In the column about the Green Lake, what name is given to the druid who caused the flood?

### Extract provided
--------
Lost stories from the Green Lake

This is a column on some of stories associated with the Green Lake, Cavan. It's the latest in the Times Past series by Jonathan Smyth...

What we may think we know through a comfortable familiarity, we may not know so much about, as we suppose. In the online stratosphere of the internet, there is a world of endless nonentity, a cacophony of social media posts continually clamouring for attention like the squawking of crows in a barn. But if we should venture into the great outdoors, there lies a natural world, awaiting discovery, and for me this is the real treasure.

What we find in the untold things, the histories of our locality, the stories from the places we inhabit, that is the real treasure. Situated on the edge of Cavan Town, there is the Green Lake, and like an Arthurian legend, it contains a knot of ancient secrets and happenings. Could there be a Green Knight connected to its waters? Incidentally, this knight is a symbol of nature who as our friend is good, but if we make it an enemy, we do so at our peril.

Ancient days

A druid travelling by coach, they say took umbrage to an old woman chucking a basin of water into the road as he passed. The horse bolted and in anger the warlock caused a flood that submerged the town beneath its depths and soon it came to be known simply as the Green Lake. The mystery of the lake emerges from the druidic tale and, through sheer enthusiasm and dedication, a local historian named Bridie M. Smith-Brady had the foreknowledge to write and publish much of the counties ancient and prior to then, unrecorded lore.

In 1935, she wrote a column on the ‘Tales of Annagelliffe’ where she opens with the Green Lake. She emphasises that: ‘Perhaps no spot in the historical background of Cavan Town is so important in the light of pre-Christian history as the Green Lake outside the urban boundary, for the “Pagan Brugh,” or ancient town of Cavan, supposed to lie beneath these dark, deep waters.’

Tradition accords that the town of ‘Brugh’ was a bustling settlement built of earthen and wooden dwellings. The druid, named Bud-an-Bhothair, may have been making his way to Beinn Eachlabhra hill ‘at the Cuilcagh mountain’ when the incident occurred.

Giant saucer

In November 1855, the stirrings of an ancient whirlpool beneath the lough’s waters were the topic of a letter to The Anglo-Celt, from a person called Clio, who asked the reader to consider ‘the basin of the Green Lake’ to be the shape of ‘a giant saucer’. The lake’s appearance in that year caused the writer of the account to consider the lakes ‘present’ character and why they must consider its ‘basin the theatre of a whirlpool’.

The water flowing from the North-East side, wrote Clio, ‘is suddenly compelled to change the direction of its current by the resistance presented to its motion by the Tullymangan shore, and hence a whirlpool is formed in the basin of the lake, the extent of which depends on the volume entering the lake, and the velocity with which it enters.’

It was a popular swimming location for locals and in the centre, had stones stacked in pyramid fashion with its ‘apex’ just above the water. Clio description speaks of ‘the steep and unclayey sides of this central deposit of the Green Lake whirlpool’. Elaborating further, Clio speaks of it being ‘well known to most of the young men of Cavan who, when swimming in the lake, usually made for this place to rest when ‘their strength’ was all but ‘exhausted’.

Broken ice

On the afternoon of the March 26, 1864, an accident took place which almost resulted in the ‘drowning of four young ladies’.
--------
### Raw data

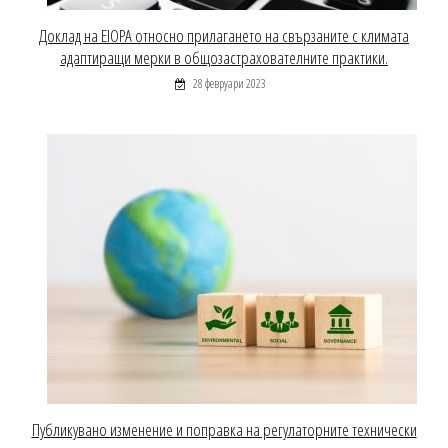
Доклад на EIOPA относно прилагането на свързаните с климата
адаптиращи мерки в общозастрахователните практики.
28 февруари 2023
Публикувано изменение и поправка на регулаторните технически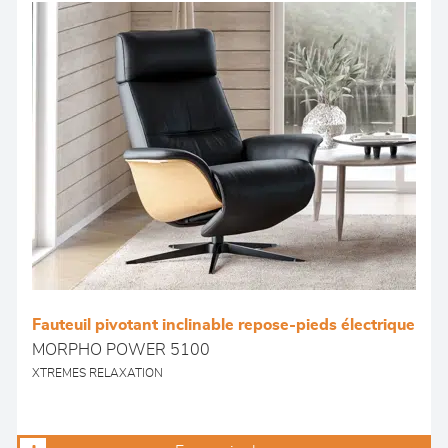
Fauteuil pivotant inclinable repose-pieds électrique
MORPHO POWER 5100
XTREMES RELAXATION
--------
### Task answer
Bud-an-Bhothair.